The cool thing about Adam’s Aglionby shirt was that he only had one. Wearing it every day really made it easier to open the buttons, because the holes became more loose. He didn’t even notice when Ronan’s finger snaked up to his stomach and opened the lowest one.

Single millimetres of skin grazed one another. The knot slipped out of Adam’s hand.
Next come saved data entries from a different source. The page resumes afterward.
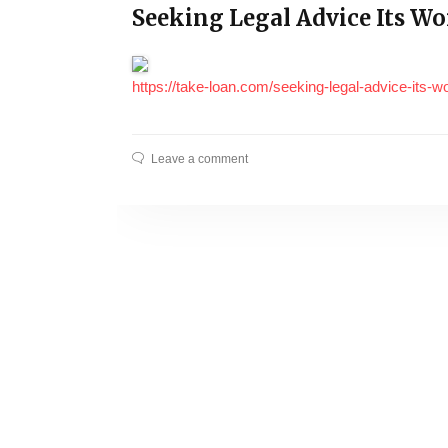
Seeking Legal Advice Its W
https://take-loan.com/seeking-legal-advice-its-
Leave a comment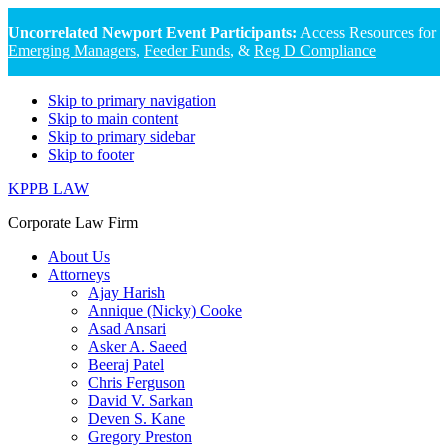
Uncorrelated Newport Event Participants:
Access Resources for
Emerging Managers
,
Feeder Funds
, &
Reg D Compliance
Skip to primary navigation
Skip to main content
Skip to primary sidebar
Skip to footer
KPPB LAW
Corporate Law Firm
About Us
Attorneys
Ajay Harish
Annique (Nicky) Cooke
Asad Ansari
Asker A. Saeed
Beeraj Patel
Chris Ferguson
David V. Sarkan
Deven S. Kane
Gregory Preston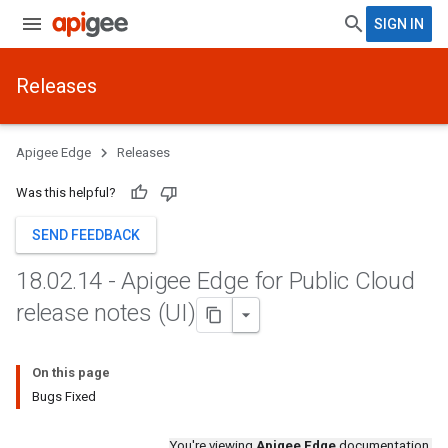
SIGN IN
Releases
Apigee Edge
Releases
Was this helpful?
SEND FEEDBACK
18
.
02
.
14 - Apigee Edge for Public Cloud
release notes (UI)
On this page
Bugs Fixed
You're viewing
Apigee Edge
documentation.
And then Ronan kissed Adam Parrish.

It was like bass dropping in a song, but drawn into seconds. The moment when you feel fierce and powerful, and there is nothing there to stop you from drinking up the world. Things exploded and fires burned. The unspeakable ache in his chest was at once and in its entirety relieved.

Adam’s lips were dry and chapped. They didn’t have the softness of his eyes or of the way he said Ronan’s name when they were alone in Ronan’s BMW. But they fitted Ronan’s perfectly.

Adam almost fainted; once he had Ronan so close, he forgot he also needed breathing to live. There was hesitation in his hands, when they rested on Ronan’s shoulders, shyness and conflict. Finally, Adam inhaled through his nose and placed his hand on the side of Ronan’s head, burning where they touched. A surrender they were both grateful for.

Ronan parted his lips slightly and drew in the air that Adam exhaled. It was hot on his skin and moist, and still smelled like toothpaste. That mouthful of air gave him more life than all the world’s remaining oxygen could. Ronan pulled at the hem of Adam’s shirt and when their bodies were pressed close together, he locked his hands on Adam’s hips.

Adam linked his hands on the back of Ronan’s neck, smiling as he kissed him back. It was slow, deliberate, an endless torture, because Ronan knew it was never going to be enough.

“Gansey will strangle you.”, Adam mumbled into his mouth, his finger tracing down Ronan’s neck much more delicately than an angry Gansey’s hands would. Ronan bit his bottom lip with a growl at the mention of anything that isn’t Adam Parrish. Adam’s heart skipped a beat when his imagination wandered to the place that the growl came from. Putting all his might to it, he managed to step back, look away from Ronan’s lips and point to his wrist watch instead. “We’re late for algebra.”